George Alexander Doumani (16 April 1929 – 16 March 2021) was a Lebanese Palestinian geologist and explorer.

==Early life and education==
George Alexander Doumani was born in Akko, British Mandate of Palestine, on 16 April 1929. He joined Terra Sancta College in Jerusalem and awarded the Palestinian matric in 1948. Doumani began working in the legal profession. During the 1948 Palestinian expulsion and flight he left with his family to Bkassine village in Lebanon.
He and his brother went to Saudi Arabia in 1949/50 and worked for the oil company, Saudi Aramco, supervising laboratory testing and inspecting tankers. Contact with Americans there led him to move to the US to pursue higher education.

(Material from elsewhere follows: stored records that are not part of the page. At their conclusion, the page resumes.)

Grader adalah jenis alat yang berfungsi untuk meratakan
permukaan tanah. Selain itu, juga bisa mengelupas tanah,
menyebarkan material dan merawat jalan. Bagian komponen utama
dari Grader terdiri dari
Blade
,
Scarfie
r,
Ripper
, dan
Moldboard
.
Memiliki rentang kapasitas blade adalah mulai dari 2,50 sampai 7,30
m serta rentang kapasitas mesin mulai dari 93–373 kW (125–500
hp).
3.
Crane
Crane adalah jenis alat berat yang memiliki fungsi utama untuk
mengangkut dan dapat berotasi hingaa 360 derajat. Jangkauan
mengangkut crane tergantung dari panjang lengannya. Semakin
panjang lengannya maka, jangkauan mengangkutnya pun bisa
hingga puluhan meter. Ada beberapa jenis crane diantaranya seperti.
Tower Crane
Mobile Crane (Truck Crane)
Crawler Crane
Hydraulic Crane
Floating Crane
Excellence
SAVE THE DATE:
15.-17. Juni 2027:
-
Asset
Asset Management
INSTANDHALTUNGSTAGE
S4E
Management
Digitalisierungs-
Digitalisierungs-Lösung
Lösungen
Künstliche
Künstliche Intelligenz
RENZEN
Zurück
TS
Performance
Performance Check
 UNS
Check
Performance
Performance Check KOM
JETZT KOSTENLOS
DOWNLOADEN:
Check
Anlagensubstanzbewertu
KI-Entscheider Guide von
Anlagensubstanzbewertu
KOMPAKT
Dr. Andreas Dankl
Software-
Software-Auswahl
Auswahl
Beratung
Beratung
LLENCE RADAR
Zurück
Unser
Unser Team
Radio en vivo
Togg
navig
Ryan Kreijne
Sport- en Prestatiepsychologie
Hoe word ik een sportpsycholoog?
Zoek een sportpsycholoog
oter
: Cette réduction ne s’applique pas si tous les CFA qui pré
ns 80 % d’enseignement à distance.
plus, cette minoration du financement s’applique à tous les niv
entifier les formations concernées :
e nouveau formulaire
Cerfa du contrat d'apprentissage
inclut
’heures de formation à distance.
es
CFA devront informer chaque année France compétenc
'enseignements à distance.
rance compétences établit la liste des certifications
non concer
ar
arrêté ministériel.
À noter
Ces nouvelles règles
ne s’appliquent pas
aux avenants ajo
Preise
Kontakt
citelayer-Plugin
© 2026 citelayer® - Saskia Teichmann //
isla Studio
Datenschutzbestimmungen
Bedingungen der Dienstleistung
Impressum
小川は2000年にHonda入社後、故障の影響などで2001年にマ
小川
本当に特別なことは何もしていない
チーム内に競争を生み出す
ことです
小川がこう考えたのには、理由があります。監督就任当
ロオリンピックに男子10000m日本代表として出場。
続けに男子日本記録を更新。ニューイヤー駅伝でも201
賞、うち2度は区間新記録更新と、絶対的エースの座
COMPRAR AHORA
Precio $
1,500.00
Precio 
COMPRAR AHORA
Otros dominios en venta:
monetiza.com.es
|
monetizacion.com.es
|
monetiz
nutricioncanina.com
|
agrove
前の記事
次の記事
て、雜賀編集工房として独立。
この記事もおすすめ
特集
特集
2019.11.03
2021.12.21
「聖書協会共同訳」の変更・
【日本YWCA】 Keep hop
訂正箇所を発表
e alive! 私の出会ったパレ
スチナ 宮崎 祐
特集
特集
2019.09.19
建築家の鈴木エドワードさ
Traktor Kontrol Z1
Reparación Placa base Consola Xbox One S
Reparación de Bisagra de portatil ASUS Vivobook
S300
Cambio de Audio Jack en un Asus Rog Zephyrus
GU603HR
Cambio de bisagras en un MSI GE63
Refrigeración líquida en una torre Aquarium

Doumani graduated with a Bachelor’s degree in paleontology from University of California, Berkeley in 1956, with a thesis titled Stratigraphy of the San Pablo Group, Contra Costa County California.

==Career==
Doumani joined the International Geophysical Year in 1957 and 1958 in Antarctica, doing fieldwork at Byrd Station. Doumani made other trips to the southern continent in the early 1960s. His findings helped prove the continental drift theory. Two Antarctic mountains are named after him: Mount Doumani and Doumani Peak. His name was also included in that of fossil crustacean he identified in Antarctica, Cyzicus doumanii.

In 1963, Doumani joined the Science and Technology Division of the Library of Congress, where he worked on the Antarctic Bibliography. He subsequently worked for the Congressional Research Service. From 1970 to 1971, he was the president of The Antarctican Society. In 1976, Doumani was a presidential appointee to the Peace Corps in Yemen.

In 1999 he published a book about Antarctica, The Frigid Mistress: Life and Exploration in Antarctica. Doumani died in Washington D.C. on 16 March 2021, at the age of 91.

Doumani was interviewed for the Byrd Polar Research Center Archival Program in 2001. In 2005, Doumani was honored with an exhibit at the opening of the Arab American National Museum in Michigan, to which he donated artefacts from his life and career.